Lo studio ha consentito anche di disegnare un “albero genealogico” dei diversi aplotipi trovati. Cioè le stringhe di sequenze geniche varianti.
Infatti le autorità sanitarie islandesi hanno iniziato a testare all’inizio di febbraio coloro che rientravano da zone ad alto rischio (principalmente stazioni sciistiche alpine), con probabili sintomi della malattia, sostanzialmente un mese prima dell’identificazione del primo caso di Covid-19, il 28 febbraio.
DeCODE ha quindi sequenziato i campioni virali prelevati da 643 persone.

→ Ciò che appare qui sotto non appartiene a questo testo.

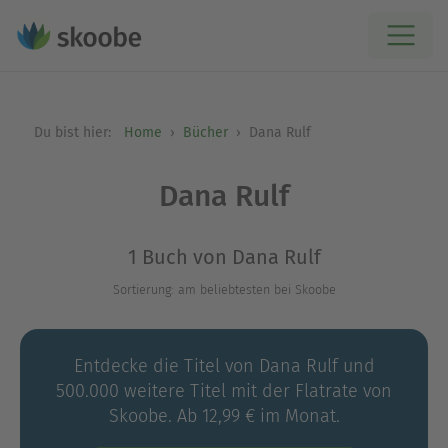
Du bist hier:
Home
Bücher
Dana Rulf
Dana Rulf
1 Buch von Dana Rulf
Sortierung: am beliebtesten bei Skoobe
Entdecke die Titel von Dana Rulf und
500.000 weitere Titel mit der Flatrate von
Skoobe. Ab 12,99 € im Monat.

Per individuare i diversi ceppi del virus. E scoprire come è arrivato in Islanda. Come si è diffuso. E come ha mutato caratteristiche dopo il suo arrivo.
L’analisi delle sequenze dimostra che i ceppi di coronavirus rilevati nei primi test appartenevano quasi interamente al sottotipo virale A2 originario dell’Austria e dell’Italia. E arrivato in Islanda attraverso persone che rientravano da vacanze sciistiche.
Perché non prendiamo esempio dalla Germania? Con tutto rispetto per l’Islanda. Sarebbe anche un bel gesto politico, nonché astuto, o meno sprovveduto del solito.